A controversial change to the Medicaid provider tax rate in Senate Republicans’ version of the “big, beautiful bill” has been knocked out by Senate rules. Senate Budget Committee Democrats announced on Thursday that the Senate Parliamentarian Elizabeth MacDonough ruled against a slew of core provisions within President Donald Trump’s colossal bill, including tweaks to Medicaid that divided Republicans in the upper chamber.
Indeed, MacDonough ruled that the harsher Medicaid provider tax rate crackdown in the Senate’s version of the bill did not comport with the Byrd Rule, which provides guardrails for the budget reconciliation process.

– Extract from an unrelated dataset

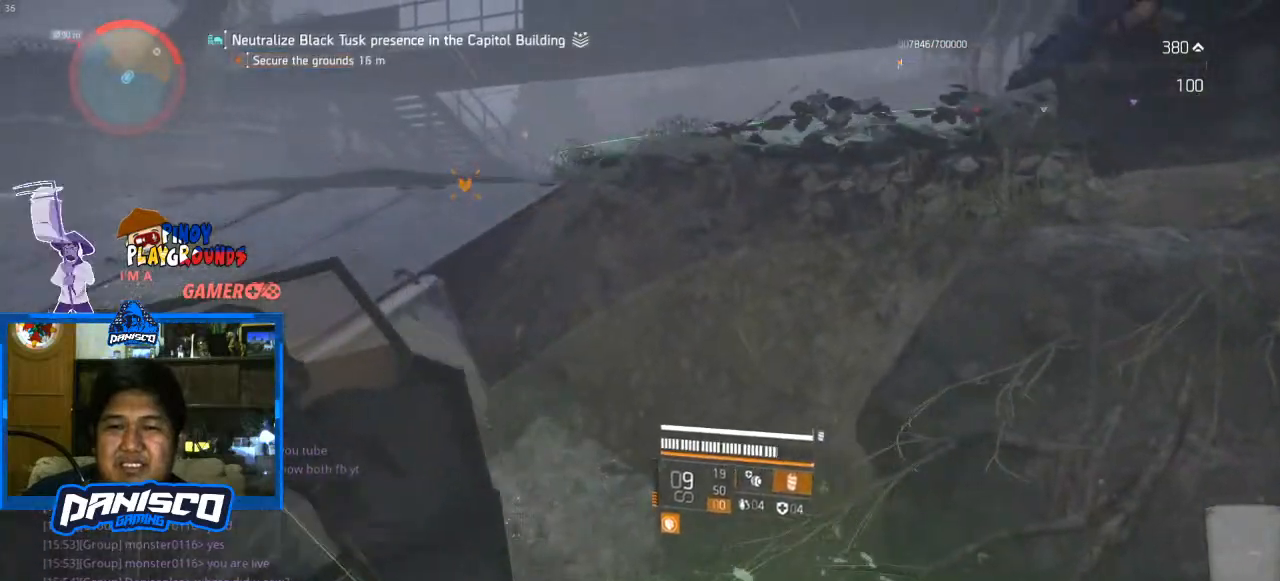
{"keys": ["a", "s"], "mouse": [], "events": [[67, "r", "down"], [200, "r", "up"]]}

This ruling, along with the stripping out of other provisions such as denying states Medicaid funding for having illegal immigrants on the benefit rolls, preventing illegal immigrants from participating in Medicaid and CHIP, and preventing Medicaid and CHIP funding from going toward gender-affirming care, has gutted many of Republicans’ key cost-saving Medicaid changes and likely set back their plan to put the mammoth bill on Trump’s desk by July 4.
Senate Democrats vowed to inflict as much pain as possible on Republicans through the “Byrd Bath,” where provisions are gone through line-by-line to see whether they comply with the Byrd Rule. Senate Finance Committee Ranking Member Jeff Merkley accused Republicans of “scrambling to rewrite parts of this bill” as more and more provisions are knocked out by the parliamentarian.
The changes to the provider tax rate were a stark departure from the House GOP’s version of the bill. Senate Republicans went further than the House’s freeze of the rate for non-ACA expansion states and included a provision that lowers the rate in expansion states annually until it hits 3.5%. However, this change angered a handful of Republicans like Sens. Susan Collins and Josh Hawley, who have warned that revisions to the health care program could shut down rural hospitals and impact working Americans.
The parliamentarian argued in her ruling that “ending states’ ability to tax health care providers would severely limit states’ ability to provide health care to millions of Americans who depend upon Medicaid for their care.” In order for Senate Republicans to pass the president’s agenda through the Senate with a reduced 51-vote threshold, provisions within the bill must adhere to the Byrd Rule, which requires that policy changes must have a budgetary and spending impact.
News of the provision’s removal comes as lawmakers were floating a possible fix to the crackdown in the form of a stabilization fund for rural hospitals. One proposal floated by the Senate Finance Committee would start a fund that distributes a total of $15 billion over the next five fiscal years to states that apply for the program.